Edit: ah, I see you asked a question here. Yes, the idea is to migrate the compiler builtins to become more of a “standard library of normal attr macros” rather than “actual magic” - I should update the RFC to make that clear.



I agree. The issue with approaches 1 and 2 (but especially 2) is inconsistent behavior between different macros, which leads to Principle of Least Surprise violations for macro users.

I see. That makes sense, but I still don’t really see your RFC as a resolution to the original issue. “RFC: change #[path]/#[doc]/etc to use this new function that expands macros” (which would be the next RFC after yours is accepted) seems pretty much the same as “RFC: change #[path]/#[doc] to expand macros”.

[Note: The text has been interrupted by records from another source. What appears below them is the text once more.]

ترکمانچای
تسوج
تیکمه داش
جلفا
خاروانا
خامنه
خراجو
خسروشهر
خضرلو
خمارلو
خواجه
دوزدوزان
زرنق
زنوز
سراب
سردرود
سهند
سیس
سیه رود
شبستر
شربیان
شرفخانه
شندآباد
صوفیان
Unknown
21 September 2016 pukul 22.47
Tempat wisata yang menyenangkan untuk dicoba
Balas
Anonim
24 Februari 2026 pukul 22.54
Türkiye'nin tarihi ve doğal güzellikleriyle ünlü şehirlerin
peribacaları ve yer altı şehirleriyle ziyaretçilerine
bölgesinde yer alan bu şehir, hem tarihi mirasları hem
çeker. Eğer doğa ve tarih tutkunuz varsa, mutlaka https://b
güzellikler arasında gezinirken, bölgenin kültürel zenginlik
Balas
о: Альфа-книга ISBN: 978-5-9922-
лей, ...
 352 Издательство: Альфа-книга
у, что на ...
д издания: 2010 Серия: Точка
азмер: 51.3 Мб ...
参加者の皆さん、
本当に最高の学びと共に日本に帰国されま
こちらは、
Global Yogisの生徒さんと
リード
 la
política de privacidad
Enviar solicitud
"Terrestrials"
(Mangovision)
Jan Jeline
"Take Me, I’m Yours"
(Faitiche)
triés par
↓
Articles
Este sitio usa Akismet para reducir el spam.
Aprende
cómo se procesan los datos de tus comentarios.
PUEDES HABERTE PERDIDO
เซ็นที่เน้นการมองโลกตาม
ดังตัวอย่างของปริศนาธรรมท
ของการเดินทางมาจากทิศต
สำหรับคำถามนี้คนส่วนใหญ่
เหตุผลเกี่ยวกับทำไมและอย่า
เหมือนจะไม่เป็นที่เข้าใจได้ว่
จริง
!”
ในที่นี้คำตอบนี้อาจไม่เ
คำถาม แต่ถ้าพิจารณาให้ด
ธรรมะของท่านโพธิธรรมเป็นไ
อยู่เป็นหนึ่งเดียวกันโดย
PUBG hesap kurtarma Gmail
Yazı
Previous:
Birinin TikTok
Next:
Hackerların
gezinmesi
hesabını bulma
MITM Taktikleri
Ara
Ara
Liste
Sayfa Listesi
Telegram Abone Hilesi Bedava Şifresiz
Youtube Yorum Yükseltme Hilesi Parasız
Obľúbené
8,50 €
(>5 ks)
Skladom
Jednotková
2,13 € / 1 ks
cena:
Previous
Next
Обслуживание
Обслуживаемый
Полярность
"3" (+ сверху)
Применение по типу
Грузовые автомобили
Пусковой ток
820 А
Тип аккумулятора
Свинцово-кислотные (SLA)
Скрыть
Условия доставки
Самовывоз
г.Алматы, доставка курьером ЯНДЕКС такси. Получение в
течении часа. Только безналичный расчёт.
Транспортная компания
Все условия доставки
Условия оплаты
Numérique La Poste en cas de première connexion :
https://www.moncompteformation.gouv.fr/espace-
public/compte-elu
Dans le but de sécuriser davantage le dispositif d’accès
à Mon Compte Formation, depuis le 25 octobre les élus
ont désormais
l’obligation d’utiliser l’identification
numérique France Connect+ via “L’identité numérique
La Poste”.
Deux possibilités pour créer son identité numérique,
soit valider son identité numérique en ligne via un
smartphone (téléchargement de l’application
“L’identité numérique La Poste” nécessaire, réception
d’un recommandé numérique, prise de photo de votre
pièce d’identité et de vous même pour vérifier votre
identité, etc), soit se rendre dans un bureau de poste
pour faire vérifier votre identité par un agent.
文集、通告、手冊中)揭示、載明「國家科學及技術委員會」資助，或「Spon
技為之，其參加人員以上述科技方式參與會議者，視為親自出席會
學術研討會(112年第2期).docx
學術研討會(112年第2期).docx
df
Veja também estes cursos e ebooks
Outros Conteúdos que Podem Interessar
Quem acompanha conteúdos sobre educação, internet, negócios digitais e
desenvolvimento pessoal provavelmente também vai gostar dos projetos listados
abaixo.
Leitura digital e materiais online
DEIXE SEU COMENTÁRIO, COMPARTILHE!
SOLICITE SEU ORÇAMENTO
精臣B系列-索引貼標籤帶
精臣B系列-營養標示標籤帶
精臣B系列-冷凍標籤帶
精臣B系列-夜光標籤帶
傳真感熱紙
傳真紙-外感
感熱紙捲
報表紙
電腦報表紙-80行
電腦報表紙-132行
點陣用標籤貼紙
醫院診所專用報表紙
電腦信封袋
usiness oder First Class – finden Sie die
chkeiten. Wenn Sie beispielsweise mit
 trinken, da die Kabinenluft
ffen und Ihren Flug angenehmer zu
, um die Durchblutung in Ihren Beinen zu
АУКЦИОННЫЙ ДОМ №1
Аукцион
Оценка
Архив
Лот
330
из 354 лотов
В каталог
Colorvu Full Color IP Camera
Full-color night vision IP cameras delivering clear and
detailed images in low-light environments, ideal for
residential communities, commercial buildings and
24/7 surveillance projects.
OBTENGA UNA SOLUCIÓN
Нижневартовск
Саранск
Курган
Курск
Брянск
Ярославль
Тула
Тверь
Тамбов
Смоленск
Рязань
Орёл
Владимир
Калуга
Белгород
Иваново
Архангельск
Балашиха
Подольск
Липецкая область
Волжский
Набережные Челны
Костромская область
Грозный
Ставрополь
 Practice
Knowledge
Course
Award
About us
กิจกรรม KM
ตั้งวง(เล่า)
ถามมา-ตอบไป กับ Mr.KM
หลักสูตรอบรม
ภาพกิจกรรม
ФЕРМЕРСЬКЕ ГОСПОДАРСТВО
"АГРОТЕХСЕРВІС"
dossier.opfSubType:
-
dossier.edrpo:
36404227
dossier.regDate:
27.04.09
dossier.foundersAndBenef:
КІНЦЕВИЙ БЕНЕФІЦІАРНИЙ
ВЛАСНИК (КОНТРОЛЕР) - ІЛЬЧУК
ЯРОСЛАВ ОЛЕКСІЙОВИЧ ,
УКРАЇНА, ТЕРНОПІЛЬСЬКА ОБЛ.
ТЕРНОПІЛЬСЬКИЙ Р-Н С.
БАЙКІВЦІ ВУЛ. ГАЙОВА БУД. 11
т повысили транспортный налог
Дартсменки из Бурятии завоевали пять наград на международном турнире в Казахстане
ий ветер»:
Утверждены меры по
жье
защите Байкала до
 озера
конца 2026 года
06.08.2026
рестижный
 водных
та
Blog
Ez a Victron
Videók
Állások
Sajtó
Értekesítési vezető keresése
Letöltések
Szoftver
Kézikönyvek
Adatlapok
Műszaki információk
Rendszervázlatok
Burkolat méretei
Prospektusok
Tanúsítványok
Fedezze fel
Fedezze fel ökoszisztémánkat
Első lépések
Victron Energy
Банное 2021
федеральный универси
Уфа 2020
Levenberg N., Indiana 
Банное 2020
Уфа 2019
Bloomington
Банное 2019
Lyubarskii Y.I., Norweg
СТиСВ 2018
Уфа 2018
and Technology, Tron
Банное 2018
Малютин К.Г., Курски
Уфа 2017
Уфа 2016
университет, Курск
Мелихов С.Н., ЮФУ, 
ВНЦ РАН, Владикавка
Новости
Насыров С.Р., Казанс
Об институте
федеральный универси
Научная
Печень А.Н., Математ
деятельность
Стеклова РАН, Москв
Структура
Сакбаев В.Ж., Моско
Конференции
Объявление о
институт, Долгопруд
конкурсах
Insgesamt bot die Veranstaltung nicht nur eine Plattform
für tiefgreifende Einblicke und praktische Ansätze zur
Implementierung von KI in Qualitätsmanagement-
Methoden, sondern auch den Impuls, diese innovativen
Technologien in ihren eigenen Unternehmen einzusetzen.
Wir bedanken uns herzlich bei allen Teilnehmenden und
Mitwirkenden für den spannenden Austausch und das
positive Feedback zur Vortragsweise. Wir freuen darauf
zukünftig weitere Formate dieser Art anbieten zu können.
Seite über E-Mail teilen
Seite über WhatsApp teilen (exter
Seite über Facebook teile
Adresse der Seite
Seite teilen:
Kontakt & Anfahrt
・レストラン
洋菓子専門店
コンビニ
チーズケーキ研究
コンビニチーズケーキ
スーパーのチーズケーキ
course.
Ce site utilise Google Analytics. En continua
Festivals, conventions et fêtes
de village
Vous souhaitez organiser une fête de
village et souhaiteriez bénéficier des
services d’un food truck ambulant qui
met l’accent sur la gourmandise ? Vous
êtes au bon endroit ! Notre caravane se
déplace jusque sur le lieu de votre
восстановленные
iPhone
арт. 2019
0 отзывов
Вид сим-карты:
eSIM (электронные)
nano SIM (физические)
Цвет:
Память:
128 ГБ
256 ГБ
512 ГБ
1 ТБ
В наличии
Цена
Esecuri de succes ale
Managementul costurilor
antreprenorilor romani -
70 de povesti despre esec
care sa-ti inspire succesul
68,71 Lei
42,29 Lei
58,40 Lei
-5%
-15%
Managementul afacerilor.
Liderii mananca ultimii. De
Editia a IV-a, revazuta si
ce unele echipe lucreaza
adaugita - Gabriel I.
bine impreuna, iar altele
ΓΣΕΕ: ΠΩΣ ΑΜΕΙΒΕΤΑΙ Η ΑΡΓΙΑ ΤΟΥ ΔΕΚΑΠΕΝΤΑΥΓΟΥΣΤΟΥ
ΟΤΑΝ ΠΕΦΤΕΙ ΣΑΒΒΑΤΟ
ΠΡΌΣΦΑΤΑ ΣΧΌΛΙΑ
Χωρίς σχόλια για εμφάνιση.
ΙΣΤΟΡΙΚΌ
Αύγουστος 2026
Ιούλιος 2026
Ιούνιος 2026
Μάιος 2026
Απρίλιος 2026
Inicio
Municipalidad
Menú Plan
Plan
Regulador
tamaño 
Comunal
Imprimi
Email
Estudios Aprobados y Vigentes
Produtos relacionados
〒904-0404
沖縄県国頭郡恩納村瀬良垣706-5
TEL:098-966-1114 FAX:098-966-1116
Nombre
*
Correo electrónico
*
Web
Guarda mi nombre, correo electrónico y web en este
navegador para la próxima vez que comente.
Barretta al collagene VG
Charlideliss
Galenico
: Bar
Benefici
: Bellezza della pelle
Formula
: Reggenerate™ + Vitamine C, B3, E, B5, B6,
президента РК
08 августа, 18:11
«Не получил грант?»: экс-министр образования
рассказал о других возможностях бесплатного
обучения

That’s a fair assessment, in the sense that if the RFC is accepted that doesn’t imply the attr macro issue would be resolved.

On another note, I just remembered an issue with the “macro assistance” example I gave above: the attribute system explicitly avoids mandating a syntax for the tokens in an attribute argument, which means you can’t safely pre-expand an attributes arguments ‘for’ it. As an extreme example, if foo is an attr macro which allows and expects full expression syntax, consider:

    #[foo({let s = concat!("a", "b"); println!(s)})]
    let x = 0;

Expanding the argument of foo here would probably be incorrect, especially not knowing what foo does. I guess we’re forced to respect argument macro calls as a do-or-die boundary: it really is up to the author to handle them or not.

However, if attr macro expansion order is well-defined it’s not hard to imagine an expand macro which at least handles expansions in the attr body. For example:

x = concat!("a", "b");

Here, some_attr_macro should just see x = "ab".